**PROBLEM REQUIREMENTS**
Reproduce every one of the lines below without changing anything.

**Collected data entries**

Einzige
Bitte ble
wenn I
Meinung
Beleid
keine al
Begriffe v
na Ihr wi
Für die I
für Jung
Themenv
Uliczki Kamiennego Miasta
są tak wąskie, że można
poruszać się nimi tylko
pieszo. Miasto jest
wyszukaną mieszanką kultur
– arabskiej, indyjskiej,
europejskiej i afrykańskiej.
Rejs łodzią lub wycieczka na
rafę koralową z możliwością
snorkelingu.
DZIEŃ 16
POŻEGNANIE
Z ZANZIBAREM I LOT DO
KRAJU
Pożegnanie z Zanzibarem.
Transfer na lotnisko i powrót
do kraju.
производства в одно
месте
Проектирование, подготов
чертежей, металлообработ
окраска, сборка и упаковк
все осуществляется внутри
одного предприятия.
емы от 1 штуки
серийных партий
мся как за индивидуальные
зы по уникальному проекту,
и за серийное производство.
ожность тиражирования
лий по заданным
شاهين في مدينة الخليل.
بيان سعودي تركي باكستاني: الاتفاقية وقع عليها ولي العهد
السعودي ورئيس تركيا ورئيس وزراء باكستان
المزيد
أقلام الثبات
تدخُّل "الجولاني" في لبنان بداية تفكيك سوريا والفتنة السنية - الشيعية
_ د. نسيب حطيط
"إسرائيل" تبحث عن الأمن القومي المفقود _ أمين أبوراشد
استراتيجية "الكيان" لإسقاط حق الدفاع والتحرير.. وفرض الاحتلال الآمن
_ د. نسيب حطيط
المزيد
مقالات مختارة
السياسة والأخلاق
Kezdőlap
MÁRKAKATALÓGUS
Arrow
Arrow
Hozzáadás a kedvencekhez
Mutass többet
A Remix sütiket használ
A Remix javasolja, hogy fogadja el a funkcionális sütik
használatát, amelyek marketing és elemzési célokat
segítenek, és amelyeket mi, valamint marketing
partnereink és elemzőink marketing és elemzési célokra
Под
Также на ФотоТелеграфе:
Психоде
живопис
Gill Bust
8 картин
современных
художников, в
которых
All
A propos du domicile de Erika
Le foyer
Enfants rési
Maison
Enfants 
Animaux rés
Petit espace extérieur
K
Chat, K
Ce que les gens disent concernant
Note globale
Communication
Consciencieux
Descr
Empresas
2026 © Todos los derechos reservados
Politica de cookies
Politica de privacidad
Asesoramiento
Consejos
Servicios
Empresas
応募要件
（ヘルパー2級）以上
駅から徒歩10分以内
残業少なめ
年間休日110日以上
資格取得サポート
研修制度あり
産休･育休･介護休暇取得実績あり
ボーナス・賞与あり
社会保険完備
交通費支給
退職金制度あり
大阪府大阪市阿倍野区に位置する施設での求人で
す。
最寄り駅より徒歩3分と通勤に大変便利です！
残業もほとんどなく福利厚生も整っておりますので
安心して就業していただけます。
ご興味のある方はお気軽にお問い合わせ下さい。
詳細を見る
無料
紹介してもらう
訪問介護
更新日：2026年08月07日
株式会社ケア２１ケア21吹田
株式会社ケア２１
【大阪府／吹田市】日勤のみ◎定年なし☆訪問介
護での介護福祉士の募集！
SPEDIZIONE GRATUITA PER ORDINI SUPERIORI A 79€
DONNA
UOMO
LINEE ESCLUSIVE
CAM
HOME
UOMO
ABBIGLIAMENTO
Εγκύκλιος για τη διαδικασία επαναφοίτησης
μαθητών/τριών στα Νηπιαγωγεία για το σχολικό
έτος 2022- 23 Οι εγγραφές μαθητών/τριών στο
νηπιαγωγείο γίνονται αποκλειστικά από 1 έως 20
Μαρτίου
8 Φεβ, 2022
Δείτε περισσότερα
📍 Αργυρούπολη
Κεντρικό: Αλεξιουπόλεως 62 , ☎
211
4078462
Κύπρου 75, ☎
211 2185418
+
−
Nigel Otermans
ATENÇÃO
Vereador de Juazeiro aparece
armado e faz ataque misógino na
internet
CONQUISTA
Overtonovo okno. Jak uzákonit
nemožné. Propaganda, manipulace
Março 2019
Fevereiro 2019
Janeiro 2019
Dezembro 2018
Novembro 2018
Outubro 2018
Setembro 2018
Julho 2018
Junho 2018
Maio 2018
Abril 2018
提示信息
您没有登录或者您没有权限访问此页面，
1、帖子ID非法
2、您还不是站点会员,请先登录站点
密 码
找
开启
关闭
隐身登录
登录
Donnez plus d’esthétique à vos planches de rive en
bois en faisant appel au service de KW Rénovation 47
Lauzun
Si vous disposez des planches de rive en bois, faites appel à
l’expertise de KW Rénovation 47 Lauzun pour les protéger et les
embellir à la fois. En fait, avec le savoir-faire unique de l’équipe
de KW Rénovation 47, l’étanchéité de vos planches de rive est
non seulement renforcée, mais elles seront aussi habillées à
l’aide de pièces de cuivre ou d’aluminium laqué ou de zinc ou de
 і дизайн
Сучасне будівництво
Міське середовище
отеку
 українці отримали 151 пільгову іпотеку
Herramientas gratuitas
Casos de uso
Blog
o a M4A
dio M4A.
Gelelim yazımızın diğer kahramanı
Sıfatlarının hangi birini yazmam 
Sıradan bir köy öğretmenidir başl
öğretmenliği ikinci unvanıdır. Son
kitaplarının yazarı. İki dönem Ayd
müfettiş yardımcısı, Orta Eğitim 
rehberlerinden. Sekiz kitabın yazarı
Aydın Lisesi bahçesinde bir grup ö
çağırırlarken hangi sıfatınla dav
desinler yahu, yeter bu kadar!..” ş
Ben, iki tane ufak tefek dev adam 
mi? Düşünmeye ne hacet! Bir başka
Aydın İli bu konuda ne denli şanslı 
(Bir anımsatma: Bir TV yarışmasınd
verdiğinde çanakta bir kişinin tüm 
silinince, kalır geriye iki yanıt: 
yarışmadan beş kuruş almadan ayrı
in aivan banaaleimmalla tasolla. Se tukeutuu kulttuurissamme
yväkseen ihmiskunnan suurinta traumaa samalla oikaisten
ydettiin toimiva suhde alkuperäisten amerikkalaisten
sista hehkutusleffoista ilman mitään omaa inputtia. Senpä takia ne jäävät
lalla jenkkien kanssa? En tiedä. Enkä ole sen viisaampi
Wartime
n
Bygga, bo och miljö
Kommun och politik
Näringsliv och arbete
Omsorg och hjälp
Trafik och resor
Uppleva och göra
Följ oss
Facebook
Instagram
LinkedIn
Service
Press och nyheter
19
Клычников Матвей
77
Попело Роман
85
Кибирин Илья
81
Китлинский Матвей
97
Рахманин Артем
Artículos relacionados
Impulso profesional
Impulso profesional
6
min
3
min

**ANSWER TO THIS TASK**
Einzige
Bitte ble
wenn I
Meinung
Beleid
keine al
Begriffe v
na Ihr wi
Für die I
für Jung
Themenv
Uliczki Kamiennego Miasta
są tak wąskie, że można
poruszać się nimi tylko
pieszo. Miasto jest
wyszukaną mieszanką kultur
– arabskiej, indyjskiej,
europejskiej i afrykańskiej.
Rejs łodzią lub wycieczka na
rafę koralową z możliwością
snorkelingu.
DZIEŃ 16
POŻEGNANIE
Z ZANZIBAREM I LOT DO
KRAJU
Pożegnanie z Zanzibarem.
Transfer na lotnisko i powrót
do kraju.
производства в одно
месте
Проектирование, подготов
чертежей, металлообработ
окраска, сборка и упаковк
все осуществляется внутри
одного предприятия.
емы от 1 штуки
серийных партий
мся как за индивидуальные
зы по уникальному проекту,
и за серийное производство.
ожность тиражирования
лий по заданным
شاهين في مدينة الخليل.
بيان سعودي تركي باكستاني: الاتفاقية وقع عليها ولي العهد
السعودي ورئيس تركيا ورئيس وزراء باكستان
المزيد
أقلام الثبات
تدخُّل "الجولاني" في لبنان بداية تفكيك سوريا والفتنة السنية - الشيعية
_ د. نسيب حطيط
"إسرائيل" تبحث عن الأمن القومي المفقود _ أمين أبوراشد
استراتيجية "الكيان" لإسقاط حق الدفاع والتحرير.. وفرض الاحتلال الآمن
_ د. نسيب حطيط
المزيد
مقالات مختارة
السياسة والأخلاق
Kezdőlap
MÁRKAKATALÓGUS
Arrow
Arrow
Hozzáadás a kedvencekhez
Mutass többet
A Remix sütiket használ
A Remix javasolja, hogy fogadja el a funkcionális sütik
használatát, amelyek marketing és elemzési célokat
segítenek, és amelyeket mi, valamint marketing
partnereink és elemzőink marketing és elemzési célokra
Под
Также на ФотоТелеграфе:
Психоде
живопис
Gill Bust
8 картин
современных
художников, в
которых
All
A propos du domicile de Erika
Le foyer
Enfants rési
Maison
Enfants 
Animaux rés
Petit espace extérieur
K
Chat, K
Ce que les gens disent concernant
Note globale
Communication
Consciencieux
Descr
Empresas
2026 © Todos los derechos reservados
Politica de cookies
Politica de privacidad
Asesoramiento
Consejos
Servicios
Empresas
応募要件
（ヘルパー2級）以上
駅から徒歩10分以内
残業少なめ
年間休日110日以上
資格取得サポート
研修制度あり
産休･育休･介護休暇取得実績あり
ボーナス・賞与あり
社会保険完備
交通費支給
退職金制度あり
大阪府大阪市阿倍野区に位置する施設での求人で
す。
最寄り駅より徒歩3分と通勤に大変便利です！
残業もほとんどなく福利厚生も整っておりますので
安心して就業していただけます。
ご興味のある方はお気軽にお問い合わせ下さい。
詳細を見る
無料
紹介してもらう
訪問介護
更新日：2026年08月07日
株式会社ケア２１ケア21吹田
株式会社ケア２１
【大阪府／吹田市】日勤のみ◎定年なし☆訪問介
護での介護福祉士の募集！
SPEDIZIONE GRATUITA PER ORDINI SUPERIORI A 79€
DONNA
UOMO
LINEE ESCLUSIVE
CAM
HOME
UOMO
ABBIGLIAMENTO
Εγκύκλιος για τη διαδικασία επαναφοίτησης
μαθητών/τριών στα Νηπιαγωγεία για το σχολικό
έτος 2022- 23 Οι εγγραφές μαθητών/τριών στο
νηπιαγωγείο γίνονται αποκλειστικά από 1 έως 20
Μαρτίου
8 Φεβ, 2022
Δείτε περισσότερα
📍 Αργυρούπολη
Κεντρικό: Αλεξιουπόλεως 62 , ☎
211
4078462
Κύπρου 75, ☎
211 2185418
+
−
Nigel Otermans
ATENÇÃO
Vereador de Juazeiro aparece
armado e faz ataque misógino na
internet
CONQUISTA
Overtonovo okno. Jak uzákonit
nemožné. Propaganda, manipulace
Março 2019
Fevereiro 2019
Janeiro 2019
Dezembro 2018
Novembro 2018
Outubro 2018
Setembro 2018
Julho 2018
Junho 2018
Maio 2018
Abril 2018
提示信息
您没有登录或者您没有权限访问此页面，
1、帖子ID非法
2、您还不是站点会员,请先登录站点
密 码
找
开启
关闭
隐身登录
登录
Donnez plus d’esthétique à vos planches de rive en
bois en faisant appel au service de KW Rénovation 47
Lauzun
Si vous disposez des planches de rive en bois, faites appel à
l’expertise de KW Rénovation 47 Lauzun pour les protéger et les
embellir à la fois. En fait, avec le savoir-faire unique de l’équipe
de KW Rénovation 47, l’étanchéité de vos planches de rive est
non seulement renforcée, mais elles seront aussi habillées à
l’aide de pièces de cuivre ou d’aluminium laqué ou de zinc ou de
 і дизайн
Сучасне будівництво
Міське середовище
отеку
 українці отримали 151 пільгову іпотеку
Herramientas gratuitas
Casos de uso
Blog
o a M4A
dio M4A.
Gelelim yazımızın diğer kahramanı
Sıfatlarının hangi birini yazmam 
Sıradan bir köy öğretmenidir başl
öğretmenliği ikinci unvanıdır. Son
kitaplarının yazarı. İki dönem Ayd
müfettiş yardımcısı, Orta Eğitim 
rehberlerinden. Sekiz kitabın yazarı
Aydın Lisesi bahçesinde bir grup ö
çağırırlarken hangi sıfatınla dav
desinler yahu, yeter bu kadar!..” ş
Ben, iki tane ufak tefek dev adam 
mi? Düşünmeye ne hacet! Bir başka
Aydın İli bu konuda ne denli şanslı 
(Bir anımsatma: Bir TV yarışmasınd
verdiğinde çanakta bir kişinin tüm 
silinince, kalır geriye iki yanıt: 
yarışmadan beş kuruş almadan ayrı
in aivan banaaleimmalla tasolla. Se tukeutuu kulttuurissamme
yväkseen ihmiskunnan suurinta traumaa samalla oikaisten
ydettiin toimiva suhde alkuperäisten amerikkalaisten
sista hehkutusleffoista ilman mitään omaa inputtia. Senpä takia ne jäävät
lalla jenkkien kanssa? En tiedä. Enkä ole sen viisaampi
Wartime
n
Bygga, bo och miljö
Kommun och politik
Näringsliv och arbete
Omsorg och hjälp
Trafik och resor
Uppleva och göra
Följ oss
Facebook
Instagram
LinkedIn
Service
Press och nyheter
19
Клычников Матвей
77
Попело Роман
85
Кибирин Илья
81
Китлинский Матвей
97
Рахманин Артем
Artículos relacionados
Impulso profesional
Impulso profesional
6
min
3
min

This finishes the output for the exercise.